Three or four times per week, Delina would entertain guests for dinner. She is the only cook I have ever observed who almost exclusively used a “Presto” pressure cooker. This large pot with a locking cover was heated on the stove element and the contents were kept under great pressure. Delina deftly and expertly knew exactly when to let off the steam and continue cooking. Cooking food under pressure speeds up the process considerably. I often wondered about the dangers of working with heated pots under great pressure, but she never had accident that I know of. All the while she was moving with incredible speed about her kitchen, she was very capable of interacting with and indeed engaging her guests in a running conversation. All of us looked forward to a dinner at Ma Tante Delina’s. Children were always welcome and doted upon by Delina.

Following one such dinner, Delina suggested that she take our youngest two children to the park for some after dinner exercise and perhaps some ice cream. Since she was in her eighties, we suggested that the kids did not need to go to the park. In about ten minutes, we realized that the little ones were missing and went out just in time to see Delina actually sliding down a gravel embankment in order to cross the railroad tracks to take the kids to the park. They did indeed get their ice cream in the park. When approaching little ones, Delina often chanted in a scary voice as she moved along, “Ma jambe d’or” which I have only theorized was a line from a French ghost story about a man with a golden leg. Oddly, I never observed a child who showed any fear as they were always delighted with her presence.

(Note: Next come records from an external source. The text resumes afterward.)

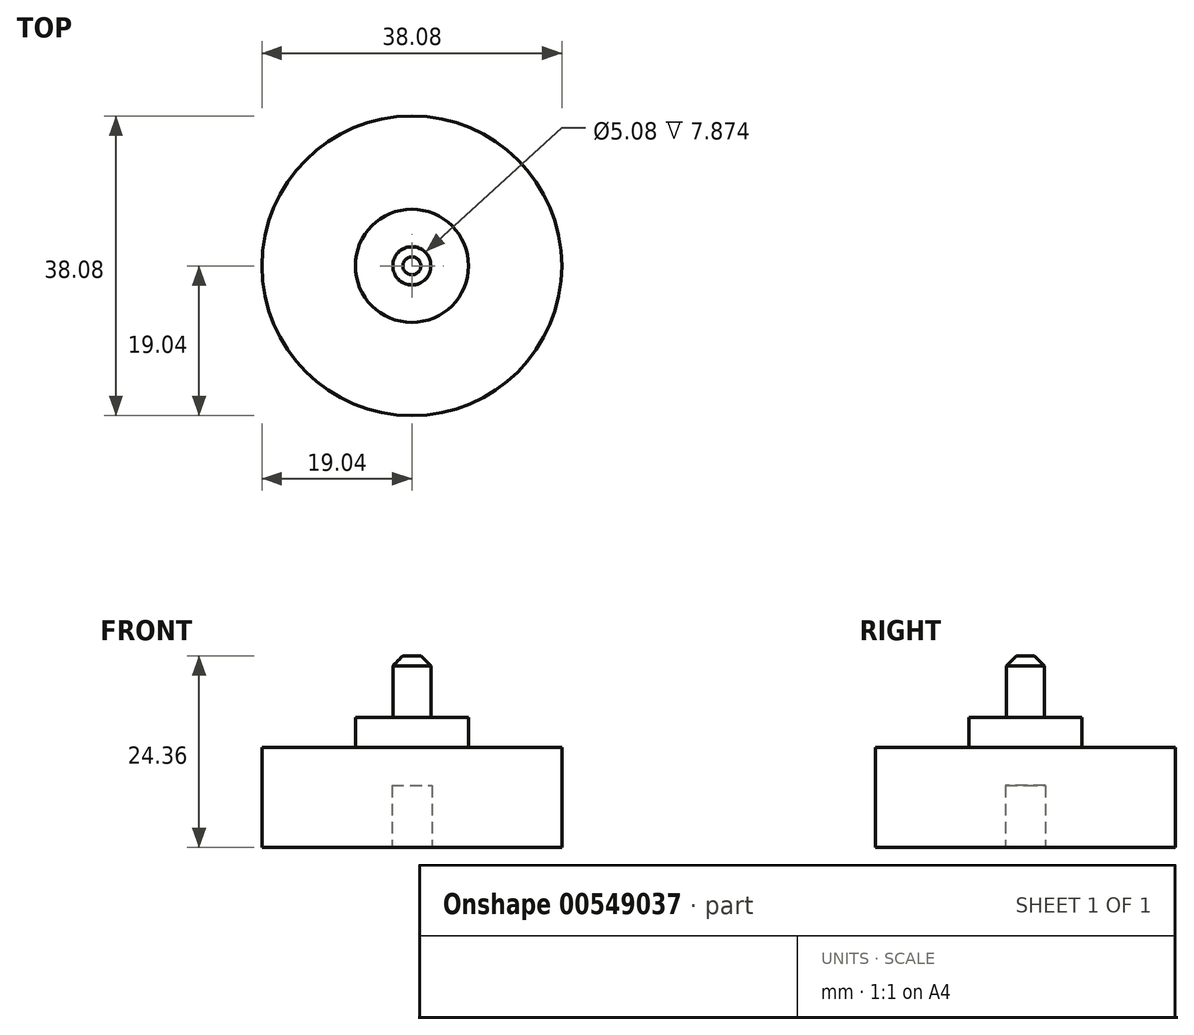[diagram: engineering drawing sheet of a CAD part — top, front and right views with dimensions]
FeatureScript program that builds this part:
annotation { "Feature Type Name" : "Feature", "Feature Type Description" : "" }
export const myFeature = defineFeature(function(context is Context, id is Id, definition is map)
    precondition{}
    {
        {
            var Q0;
            Q0=qCreatedBy(makeId("Front.planeOp"),FACE);
            var sketch = newSketch(context, id + "F0", { "sketchPlane" : qUnion([Q0])});
            skLineSegment(sketch, "E0", {"start": v(19.04, 0) * mm, "end": v(19.04, 12.7) * mm});
            skLineSegment(sketch, "E1", {"start": v(19.04, 12.7) * mm, "end": v(7.19, 12.7) * mm});
            skLineSegment(sketch, "E2", {"start": v(2.41, 16.51) * mm, "end": v(7.19, 16.51) * mm});
            skLineSegment(sketch, "E3", {"start": v(7.19, 16.51) * mm, "end": v(7.19, 12.7) * mm});
            skLineSegment(sketch, "E4", {"start": v(0, 24.36) * mm, "end": v(2.41, 24.36) * mm});
            skLineSegment(sketch, "E5", {"start": v(2.41, 24.36) * mm, "end": v(2.41, 16.51) * mm});
            skPoint(sketch, "E6.orphan", {"position": v(2.41, 12.7) * mm});
            skLineSegment(sketch, "E7", {"start": v(2.54, 0) * mm, "end": v(2.54, 7.87) * mm});
            skLineSegment(sketch, "E8", {"start": v(2.54, 7.87) * mm, "end": v(0, 7.87) * mm});
            skLineSegment(sketch, "E9", {"start": v(0, 7.87) * mm, "end": v(0, 24.36) * mm});
            skLineSegment(sketch, "E10", {"start": v(19.04, 0) * mm, "end": v(2.54, 0) * mm});
            skSolve(sketch);
        }
        {
            var Q0;
            Q0 = qSketchRegion(id + "F0", true);
            var Q1;
            Q1=sQuery(id+"F0.wireOp",EDGE,"E9");
            revolve(context, id + "F1", {"entities" : qUnion([Q0]), "axis" : qUnion([Q1]), "revolveType" : RevolveType.FULL});
        }
        {
            var Q0;
            Q0=makeQuery(id+"F1.opRevolve","SWEPT_EDGE",EDGE,{"disambiguationData":[OSD([sQuery(id+"F0.wireOp",EDGE,"E4"),sQuery(id+"F0.wireOp",EDGE,"E5")])]});
            chamfer(context, id + "F2", {"entities" : qUnion([Q0]), "width" : 1.27 * mm, "tangentPropagation" : true});
        }
    });
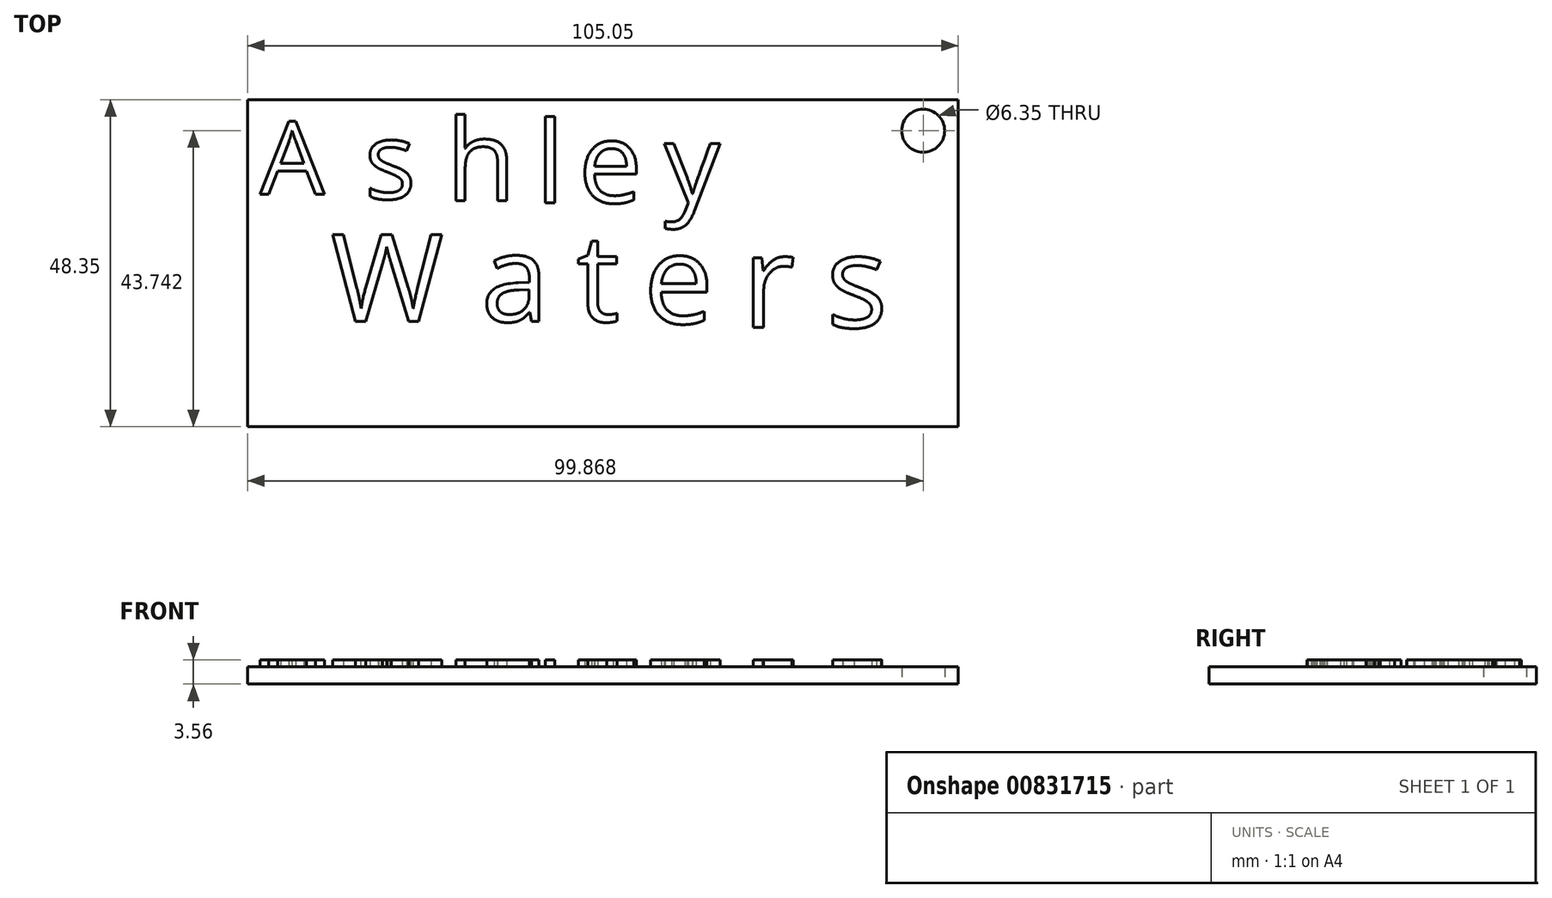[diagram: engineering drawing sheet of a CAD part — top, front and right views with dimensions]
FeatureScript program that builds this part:
annotation { "Feature Type Name" : "Feature", "Feature Type Description" : "" }
export const myFeature = defineFeature(function(context is Context, id is Id, definition is map)
    precondition{}
    {
        {
            var Q0;
            Q0=qCreatedBy(makeId("Top.planeOp"),FACE);
            var sketch = newSketch(context, id + "F0", { "sketchPlane" : qUnion([Q0])});
            skLineSegment(sketch, "E0.bottom", {"start": v(-51.66, 26.05) * mm, "end": v(53.39, 26.05) * mm});
            skLineSegment(sketch, "E0.top", {"start": v(-51.66, -22.3) * mm, "end": v(53.39, -22.3) * mm});
            skLineSegment(sketch, "E0.left", {"start": v(-51.66, 26.05) * mm, "end": v(-51.66, -22.3) * mm});
            skLineSegment(sketch, "E0.right", {"start": v(53.39, 26.05) * mm, "end": v(53.39, -22.3) * mm});
            skPoint(sketch, "E1", {"position": v(48.2, 21.44) * mm});
            skSolve(sketch);
        }
        {
            var Q0;
            Q0 = qSketchRegion(id + "F0", true);
            extrude(context, id + "F1", {"entities" : qUnion([Q0]), "depth" : 2.54 * mm, "offsetDistance" : 25.4 * mm});
        }
        {
            var Q0;
            Q0=makeQuery(id+"F1.opExtrude","CAP_FACE",FACE,{"disambiguationData":[OSD([sQuery(id+"F0.wireOp",EDGE,"E0.bottom"),sQuery(id+"F0.wireOp",EDGE,"E0.top"),sQuery(id+"F0.wireOp",EDGE,"E0.left"),sQuery(id+"F0.wireOp",EDGE,"E0.right")])],"isStart":false});
            var sketch = newSketch(context, id + "F2", { "sketchPlane" : qUnion([Q0])});
            skText(sketch, "E2", { "text": "A", "fontName": "OpenSans-Regular.ttf"});
            skText(sketch, "E3", { "text": "s", "fontName": "OpenSans-Regular.ttf"});
            skText(sketch, "E4", { "text": "h", "fontName": "OpenSans-Regular.ttf"});
            skText(sketch, "E5", { "text": "l\n", "fontName": "OpenSans-Regular.ttf"});
            skText(sketch, "E6", { "text": "e", "fontName": "OpenSans-Regular.ttf"});
            skText(sketch, "E7", { "text": "y", "fontName": "OpenSans-Regular.ttf"});
            skText(sketch, "E8", { "text": "W", "fontName": "OpenSans-Regular.ttf"});
            skText(sketch, "E9", { "text": "a", "fontName": "OpenSans-Regular.ttf"});
            skText(sketch, "E10", { "text": "t", "fontName": "OpenSans-Regular.ttf"});
            skText(sketch, "E11", { "text": "e", "fontName": "OpenSans-Regular.ttf"});
            skText(sketch, "E12", { "text": "r", "fontName": "OpenSans-Regular.ttf"});
            skText(sketch, "E13", { "text": "s", "fontName": "OpenSans-Regular.ttf"});
            const initialGuessF2  = {"E2": [-0.0498, 0.01208, 1, 0, 0.0108], "E3": [-0.0344, 0.01137, 1, 0, 0.01151], "E4": [-0.0223, 0.01108, 1, 0, 0.01209], "E5": [-0.00907, 0.0108, 1, 0, 0.01209], "E6": [-0.00273, 0.0108, 1, 0, 0.01209], "E7": [0.00993, 0.0108, 1, 0, 0.0118], "E8": [-0.03934, -0.00676, 1, 0, 0.01295], "E9": [-0.01712, -0.00676, 1, 0, 0.01295], "E10": [-0.00302, -0.00676, 1, 0, 0.01295], "E11": [0.0069, -0.00705, 1, 0, 0.01324], "E12": [0.02144, -0.00763, 1, 0, 0.01381], "E13": [0.03382, -0.00763, 1, 0, 0.01381]};
            skSetInitialGuess(sketch, initialGuessF2);
            skSolve(sketch);
        }
        {
            var Q0;
            Q0=sQuery(id+"F0.wireOp",VERTEX,"E1");
            var Q1;
            Q1=makeQuery(id+"F1.opExtrude","SWEPT_BODY",BODY,{"disambiguationData":[OSD([sQuery(id+"F0.wireOp",EDGE,"E0.bottom"),sQuery(id+"F0.wireOp",EDGE,"E0.top"),sQuery(id+"F0.wireOp",EDGE,"E0.left"),sQuery(id+"F0.wireOp",EDGE,"E0.right")])]});
            hole(context, id + "F3", {"style" : HoleStyle.SIMPLE, "endStyle" : HoleEndStyle.THROUGH, "oppositeDirection" : true, "holeDiameter" : 6.35 * mm, "majorDiameter" : 6.35 * mm, "isTappedThrough" : true, "tappedDepth" : 12.7 * mm, "tapClearance" : 3, "locations" : qUnion([Q0]), "scope" : qUnion([Q1])});
        }
        {
            var Q0;
            Q0 = qSketchRegion(id + "F2", true);
            extrude(context, id + "F4", {"entities" : qUnion([Q0]), "operationType" : NewBodyOperationType.ADD, "depth" : 1.02 * mm, "offsetDistance" : 25.4 * mm});
        }
    });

For the last couple years of her long lifetime, she would often ask anyone who would listen, “Why am I still here?”. After Charlie had passed away and she finally had to enter the old age home, she wondered indeed why she was still alive. I remember her asking me that very question the day before she passed away at ninety- two years of age. This morning I thought of Delina as I read very similar words written by the Apostle Paul in 2Corinthians 5: 1-2.

1 ¶ For we know that if our earthly house, this tent, is destroyed, we have a building from God, a house not made with hands, eternal in the heavens.

2 For in this we groan, earnestly desiring to be clothed with our habitation which is from heaven,

What Delina had come to understand was that we are but sojourners on this earth. The time we spend here in this world is very brief when compared to the forever of eternity. Like Delina, Paul actually groaned when wondering, no doubt, why he was still trapped here in an old weak body and not there in a new glorified body where he knew he would be for eternity. I am just beginning in the last little while to understand much more why Delina would ask the question, “Why am I still here?”.